*EXERCISE AIM*. Select each of the lines below that contains the word "Sanatsal", and copy those lines out.

Stored entries:
______________________________

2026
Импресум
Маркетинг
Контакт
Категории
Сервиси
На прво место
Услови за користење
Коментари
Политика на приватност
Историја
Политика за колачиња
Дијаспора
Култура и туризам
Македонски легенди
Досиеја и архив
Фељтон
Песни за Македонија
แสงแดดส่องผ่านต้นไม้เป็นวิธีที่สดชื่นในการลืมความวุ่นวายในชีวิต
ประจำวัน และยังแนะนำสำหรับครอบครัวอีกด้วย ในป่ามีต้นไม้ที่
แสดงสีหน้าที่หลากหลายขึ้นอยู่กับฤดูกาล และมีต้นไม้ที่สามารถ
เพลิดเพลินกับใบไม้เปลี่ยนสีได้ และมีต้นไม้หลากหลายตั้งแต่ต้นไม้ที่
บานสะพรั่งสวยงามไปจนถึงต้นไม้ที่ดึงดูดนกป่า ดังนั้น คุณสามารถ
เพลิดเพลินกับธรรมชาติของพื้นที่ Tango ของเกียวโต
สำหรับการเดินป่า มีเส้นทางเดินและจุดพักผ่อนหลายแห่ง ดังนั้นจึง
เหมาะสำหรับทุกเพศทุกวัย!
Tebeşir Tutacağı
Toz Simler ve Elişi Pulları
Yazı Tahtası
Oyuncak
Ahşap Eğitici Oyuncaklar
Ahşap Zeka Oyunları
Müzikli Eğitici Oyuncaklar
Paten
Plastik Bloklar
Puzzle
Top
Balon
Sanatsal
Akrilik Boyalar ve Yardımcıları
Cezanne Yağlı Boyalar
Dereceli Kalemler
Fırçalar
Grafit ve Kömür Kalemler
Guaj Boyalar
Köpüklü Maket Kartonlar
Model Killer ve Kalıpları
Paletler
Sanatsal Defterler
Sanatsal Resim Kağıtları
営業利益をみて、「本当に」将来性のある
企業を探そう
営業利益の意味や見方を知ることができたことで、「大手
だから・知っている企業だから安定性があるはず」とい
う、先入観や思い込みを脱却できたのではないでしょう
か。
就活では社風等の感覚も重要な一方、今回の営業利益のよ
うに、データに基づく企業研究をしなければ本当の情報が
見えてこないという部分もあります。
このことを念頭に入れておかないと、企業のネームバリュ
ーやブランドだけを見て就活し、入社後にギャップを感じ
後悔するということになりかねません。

______________________________

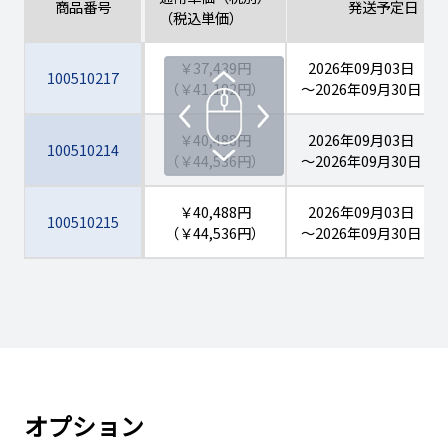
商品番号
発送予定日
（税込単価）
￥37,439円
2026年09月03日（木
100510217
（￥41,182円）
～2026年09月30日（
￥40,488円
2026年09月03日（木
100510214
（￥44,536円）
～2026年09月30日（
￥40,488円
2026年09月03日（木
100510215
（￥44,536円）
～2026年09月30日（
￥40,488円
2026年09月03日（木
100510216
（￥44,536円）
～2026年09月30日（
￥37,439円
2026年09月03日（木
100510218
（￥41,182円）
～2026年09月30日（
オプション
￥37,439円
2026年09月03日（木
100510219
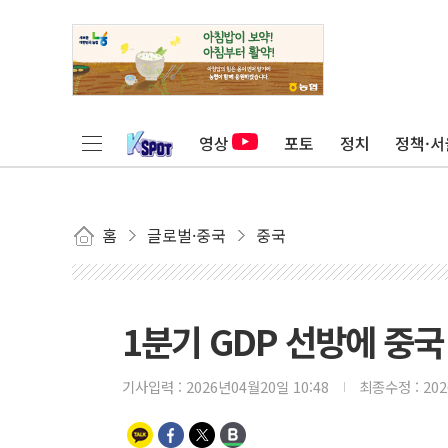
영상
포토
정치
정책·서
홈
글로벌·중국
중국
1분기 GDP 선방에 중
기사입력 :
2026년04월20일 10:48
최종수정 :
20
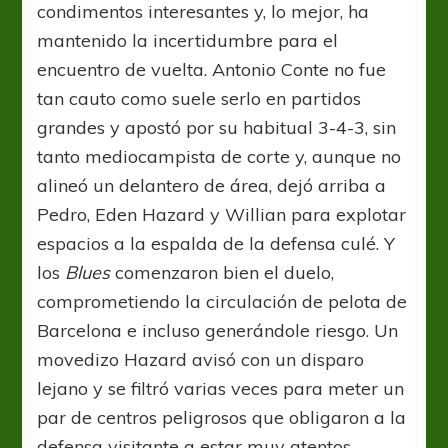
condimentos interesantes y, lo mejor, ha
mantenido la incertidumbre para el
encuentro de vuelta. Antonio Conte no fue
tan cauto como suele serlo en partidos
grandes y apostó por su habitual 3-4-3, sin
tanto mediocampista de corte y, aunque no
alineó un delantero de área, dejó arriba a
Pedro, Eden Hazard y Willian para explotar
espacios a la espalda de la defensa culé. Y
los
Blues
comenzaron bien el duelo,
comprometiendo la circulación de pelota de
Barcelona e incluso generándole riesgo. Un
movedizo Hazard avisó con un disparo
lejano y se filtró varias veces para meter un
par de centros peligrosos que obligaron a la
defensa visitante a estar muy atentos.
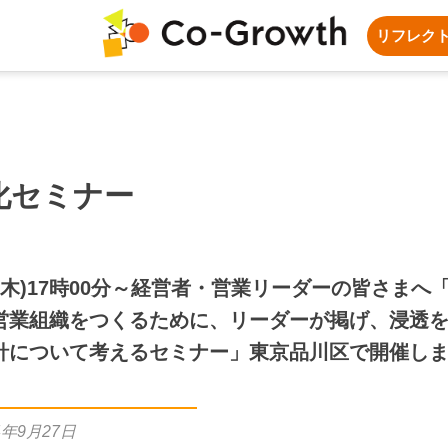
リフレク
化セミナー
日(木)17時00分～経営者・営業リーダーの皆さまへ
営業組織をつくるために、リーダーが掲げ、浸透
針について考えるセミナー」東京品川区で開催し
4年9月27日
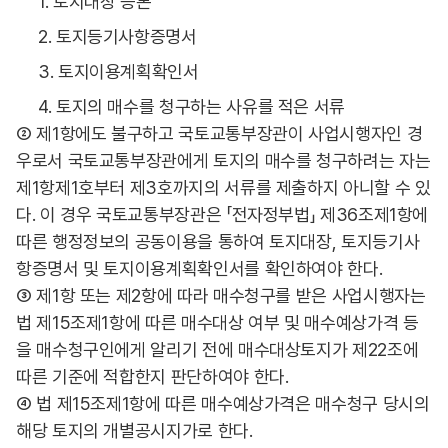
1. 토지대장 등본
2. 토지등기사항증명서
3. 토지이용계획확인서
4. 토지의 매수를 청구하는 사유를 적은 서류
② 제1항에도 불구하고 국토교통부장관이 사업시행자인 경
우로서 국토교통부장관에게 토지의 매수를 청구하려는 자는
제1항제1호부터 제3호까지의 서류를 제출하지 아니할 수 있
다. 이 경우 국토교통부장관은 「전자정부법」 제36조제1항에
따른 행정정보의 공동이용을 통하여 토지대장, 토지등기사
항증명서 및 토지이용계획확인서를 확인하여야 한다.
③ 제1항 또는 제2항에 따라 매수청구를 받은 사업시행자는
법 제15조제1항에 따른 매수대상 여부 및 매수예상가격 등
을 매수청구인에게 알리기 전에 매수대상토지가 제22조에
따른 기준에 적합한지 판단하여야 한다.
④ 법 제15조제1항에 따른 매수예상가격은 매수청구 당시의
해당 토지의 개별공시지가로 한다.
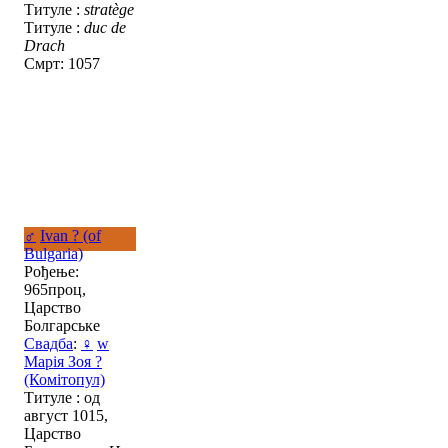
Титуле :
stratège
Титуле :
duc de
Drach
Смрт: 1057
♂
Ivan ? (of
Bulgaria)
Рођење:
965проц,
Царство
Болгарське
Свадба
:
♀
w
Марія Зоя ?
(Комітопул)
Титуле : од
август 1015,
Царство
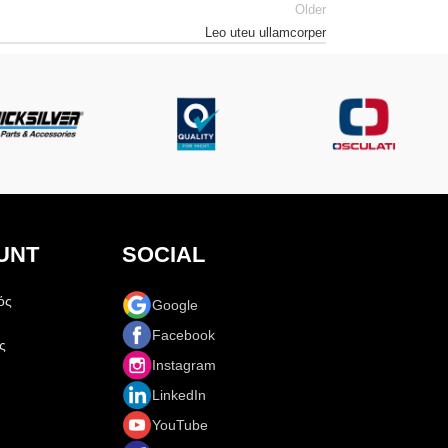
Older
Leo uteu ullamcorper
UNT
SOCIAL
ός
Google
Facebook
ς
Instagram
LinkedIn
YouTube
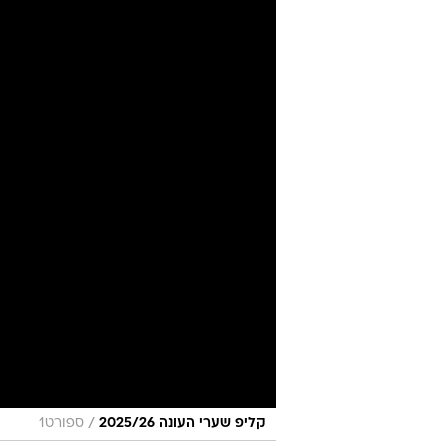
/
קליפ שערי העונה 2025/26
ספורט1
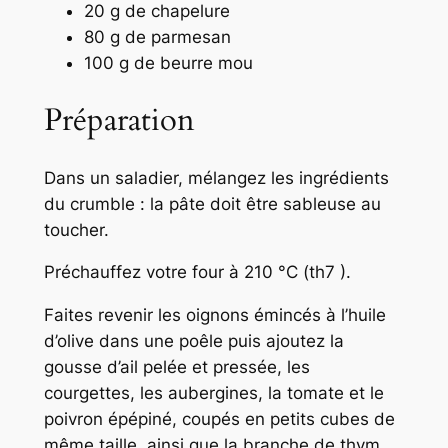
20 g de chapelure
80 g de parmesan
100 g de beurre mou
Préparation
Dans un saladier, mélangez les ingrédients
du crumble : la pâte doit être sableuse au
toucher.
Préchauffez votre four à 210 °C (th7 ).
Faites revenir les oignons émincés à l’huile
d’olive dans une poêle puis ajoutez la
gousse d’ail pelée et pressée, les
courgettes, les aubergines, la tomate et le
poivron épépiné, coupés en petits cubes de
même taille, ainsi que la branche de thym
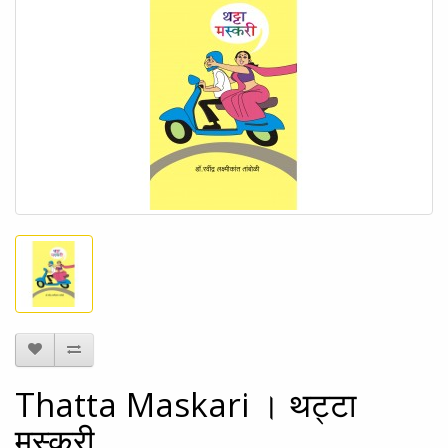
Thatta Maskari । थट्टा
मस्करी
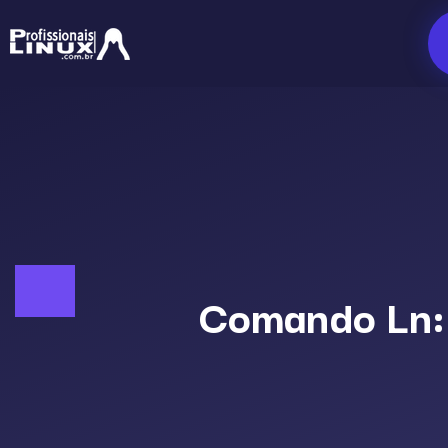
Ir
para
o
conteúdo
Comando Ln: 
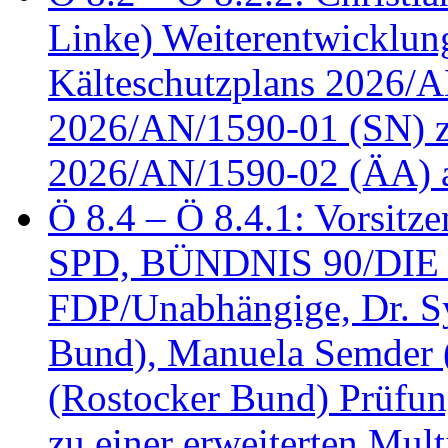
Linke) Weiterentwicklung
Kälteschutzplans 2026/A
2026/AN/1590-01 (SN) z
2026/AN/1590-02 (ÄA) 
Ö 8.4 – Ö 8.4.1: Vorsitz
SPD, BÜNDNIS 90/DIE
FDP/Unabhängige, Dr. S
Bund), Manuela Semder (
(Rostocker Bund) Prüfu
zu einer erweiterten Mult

______________________________

*OUTPUT*.
Sanatsal
Sanatsal Defterler
Sanatsal Resim Kağıtları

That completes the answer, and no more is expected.